Kararın sonuçlarına da değinen Remzi Kazmaz, "Hükmü onananlara, TCK'da üç yılı aşanlara tebliğname savcılığa yapılır, Fenerbahçe Kulübü'ne yapılmaz. Bu yanlışı düzeltmek gerekir. Savcılık, tutuklama ve arama kararı çıkartarak hükümlüleri yurtiçinde arar. Üç yıldan aşağıda olanlarla ilgili de davetiye çıkarır, davete icabet ederler, gelir cezasının infazı yapılır. Haliyle daha bu süreleri çok var ama gerek sporcuların gerek idarecilerin ve kulüp başkanlarının hüküm alanlarıyla ilgili profesyonel futbol lisansları iptal edilir, yöneticilikleri düşer ve haliyle Aziz Yıldırım'ın da başkanlığı düşer." şeklinde konuştu.

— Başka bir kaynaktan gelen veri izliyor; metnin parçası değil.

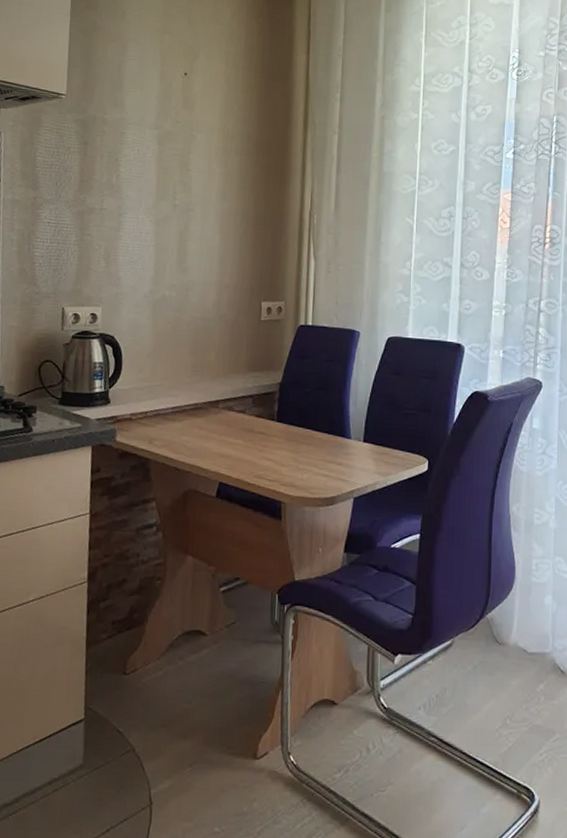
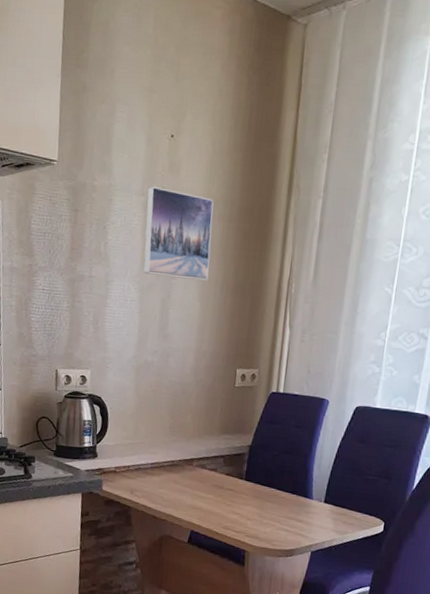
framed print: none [158,120,230,213] -> present [143,186,214,281]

'AZİZ YILDIRIM MAÇLARI İZLEMEK İÇİN BİLE STADYUMA GİREMEYECEK'
Yıldırım'ın, 6222 sayılı yasanın 18. maddesi gereği bir daha hiçbir kulüp başkanlığına veya taraftarlar derneğine üye olamayacağı gibi maçları seyretmek için stadyumlara dahi giremeyeceğini savunan Av. Kazmaz, "Diğer taraftan profesyonel anlamda lisansları olan futbolcuların, hakemlerin veya kulüp antrenörlerinin lisanlarının iptal edilmesi gerekir. Bu kararın başka bir tartışılan konusu ise TFF, 2011 yılındaki şampiyonlukla ilgili müsabaka sonucunun tesiri ve kupayla ilgili sorun tartışılıyor. Bu bir spor hukuku meselesi olduğundan dolayı bu konuda en yetkili merciler, TFF ve UEFA'dır. Bu anlamda TFF, bu konuyla ilgili olarak kararını verdiğinden UEFA da bu kararı tesis ettiğinden dolayı 2011 şampiyonluğu ve kupa bir daha tartışılmayacaktır, çünkü bu kararlar kişilere verilen cezalardır, kulüpler bu cezalardan etkilenmez. Bu nedenle şampiyonluğu değil kişileri, kulüpleri değil gerçek kişileri konuşmak zorundayız." dedi.